Feinstaub und Straßenlärm Apoplex aus der Luft
Allein auf die Feinstaubbelastung sind weltweit jährlich vier Millionen Todesfälle und 118 Millionen verlorene gesunde Lebensjahre zurückzuführen, sagte Dr. Kathrin Wolf vom Institut für Epidemiologie am Helmholtz-Institut München. Nahezu jedes Organsystem kann durch Luftschadstoffe geschädigt werden. Das Gehirn macht hier keine Ausnahme – man findet bei hoher Luftbelastung u.a. vermehrte Schlaganfälle, verminderte neurokognitive Funktionen und gehäufte Fälle von Demenz und Morbus Alzheimer.
Während schädliche Gase wie Stickstoffdioxid (NO2), Ozon, Schwefeldioxid (SO2) und Kohlenmonoxid europaweit zu einem Großteil reguliert sind, ist das für den schädlichen Feinstaub in puncto Zusammensetzung bisher nicht der Fall. Dabei ist die Situation in Europa noch vergleichsweise günstig. Trotz gestiegenem Bruttosozialprodukt sind die Schadstoffemissionen in den letzten 20 Jahren deutlich zurückgegangen – genauso wie die geschätzte Zahl vorzeitiger Todesfälle durch die Luftverschmutzung. Trotzdem sind auch wir nicht auf der sicheren Seite, betonte Dr. Wolf.
In neueren Studien wurde gezeigt, dass sich kein Schwellenwert definieren lässt, ab dem Luftschadstoffe gesundheitlich unbedenklich sind. Zudem sind die EU-Grenzwerte für Feinstaub und NO2 deutlich höher als die zuletzt 2021 von der WHO bestimmten: Für die jährliche Belastung mit Feinstaub (PM2,5) liegt der Grenzwert in der EU bei 25 µg/m3, die WHO fordert einen Grenzwert von 5 µg/m3.
In der europaweiten ELAPSE-Studie* wurde deutlich, dass die EU-Grenzwerte in Wohngebieten zumeist eingehalten werden können. Die Werte aller untersuchten Regionen lagen aber deutlich über den wesentlich strengeren WHO-Grenzwerten. Bei den Bemühungen um die Luftreinhaltung sollte man daher auch bei uns nicht nachlassen.

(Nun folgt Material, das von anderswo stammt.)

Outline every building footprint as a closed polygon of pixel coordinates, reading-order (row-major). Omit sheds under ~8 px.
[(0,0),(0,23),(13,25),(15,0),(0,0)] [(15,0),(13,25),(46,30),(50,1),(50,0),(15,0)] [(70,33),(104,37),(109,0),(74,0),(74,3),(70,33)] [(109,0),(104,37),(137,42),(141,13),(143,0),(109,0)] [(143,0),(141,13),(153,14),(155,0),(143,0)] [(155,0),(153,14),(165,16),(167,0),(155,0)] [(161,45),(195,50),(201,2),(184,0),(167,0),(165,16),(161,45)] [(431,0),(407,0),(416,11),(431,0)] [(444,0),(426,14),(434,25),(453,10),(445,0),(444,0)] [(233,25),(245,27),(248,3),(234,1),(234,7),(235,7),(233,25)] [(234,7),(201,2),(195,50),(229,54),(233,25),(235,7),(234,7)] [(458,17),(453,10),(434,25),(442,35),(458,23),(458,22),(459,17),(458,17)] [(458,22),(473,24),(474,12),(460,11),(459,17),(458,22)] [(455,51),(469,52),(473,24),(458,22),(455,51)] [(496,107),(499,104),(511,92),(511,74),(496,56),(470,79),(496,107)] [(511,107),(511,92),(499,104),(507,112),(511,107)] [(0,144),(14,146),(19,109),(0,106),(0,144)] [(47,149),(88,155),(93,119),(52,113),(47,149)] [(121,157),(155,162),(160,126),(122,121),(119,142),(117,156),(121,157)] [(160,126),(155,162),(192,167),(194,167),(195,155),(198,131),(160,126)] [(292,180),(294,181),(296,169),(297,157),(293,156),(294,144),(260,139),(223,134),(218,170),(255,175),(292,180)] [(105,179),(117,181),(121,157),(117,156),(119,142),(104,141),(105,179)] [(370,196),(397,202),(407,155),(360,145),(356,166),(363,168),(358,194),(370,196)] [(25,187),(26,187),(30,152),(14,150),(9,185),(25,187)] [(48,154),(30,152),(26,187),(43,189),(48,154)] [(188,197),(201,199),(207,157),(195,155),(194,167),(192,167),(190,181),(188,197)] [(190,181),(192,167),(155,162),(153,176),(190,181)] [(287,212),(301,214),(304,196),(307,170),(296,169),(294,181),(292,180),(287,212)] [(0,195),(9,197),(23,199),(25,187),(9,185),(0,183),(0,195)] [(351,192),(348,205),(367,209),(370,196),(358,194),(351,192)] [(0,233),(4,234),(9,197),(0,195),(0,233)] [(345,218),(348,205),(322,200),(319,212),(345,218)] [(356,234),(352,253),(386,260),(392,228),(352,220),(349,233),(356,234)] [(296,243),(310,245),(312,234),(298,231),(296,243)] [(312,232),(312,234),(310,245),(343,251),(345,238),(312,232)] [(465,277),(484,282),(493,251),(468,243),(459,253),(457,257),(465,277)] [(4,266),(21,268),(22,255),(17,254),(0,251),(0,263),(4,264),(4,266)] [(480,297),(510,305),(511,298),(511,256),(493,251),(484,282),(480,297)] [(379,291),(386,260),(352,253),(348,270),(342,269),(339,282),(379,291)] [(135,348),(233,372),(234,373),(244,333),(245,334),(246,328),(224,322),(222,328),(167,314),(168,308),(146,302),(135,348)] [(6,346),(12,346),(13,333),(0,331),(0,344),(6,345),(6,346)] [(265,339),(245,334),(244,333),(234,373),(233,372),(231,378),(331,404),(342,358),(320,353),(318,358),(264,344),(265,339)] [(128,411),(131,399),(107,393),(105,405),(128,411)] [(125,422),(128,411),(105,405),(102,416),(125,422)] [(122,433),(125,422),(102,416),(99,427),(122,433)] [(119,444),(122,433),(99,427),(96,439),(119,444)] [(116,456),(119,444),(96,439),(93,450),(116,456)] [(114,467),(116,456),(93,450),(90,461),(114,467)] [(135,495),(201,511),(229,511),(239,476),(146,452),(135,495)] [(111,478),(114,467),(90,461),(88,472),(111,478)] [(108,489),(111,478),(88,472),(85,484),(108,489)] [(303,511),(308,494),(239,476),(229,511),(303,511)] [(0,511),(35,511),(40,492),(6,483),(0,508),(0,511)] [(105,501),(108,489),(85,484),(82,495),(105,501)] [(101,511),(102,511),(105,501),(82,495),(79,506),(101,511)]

Eine sauberere Luft könnte positive Auswirkungen auf die Häufigkeit von Schlaganfällen haben. Nach einer Metaanalyse von 2019 steigt die Inzidenz von Schlaganfällen pro Zunahme des PM2,5 um 5 µg/m3 um 11 % an. Das gleiche gilt für die Apoplexmortalität.
Auch Lärm begünstigt Schlaganfälle. Studien haben gezeigt, dass eine stärkere Lärmexposition mit einer erhöhten Apoplexinzidenz assoziiert ist. Eine effektivere Lärmbekämpfung, z.B. durch Reduktion des Verkehrslärms, könnte deshalb zur Vorbeugung von Schlaganfällen beitragen.
Alle Schadfaktoren in der Gesamtschau betrachten
Ebenfalls gesenkt wird das Apoplexrisiko außerdem durch mehr gut zugängliche Grünflächen in der näheren Wohnumgebung. Bisher wurden alle umweltbedingten Faktoren, denen wir ausgesetzt sind, in entsprechenden Studien mehr oder weniger isoliert betrachtet. Eine gemeinsame Betrachtung von Luftschadstoffen, Lärm, Temperatur, Grünflächen, Lebensstil, Ernährung und sozioökonomischen Bedingungen im Sinne eines „Exposoms“ würde den realen Bedingungen sicher besser gerecht werden. Dies ist jedoch eine Herausforderung, die wahrscheinlich die Methoden der künstlichen Intelligenz erfordert, sagte Dr. Wolf.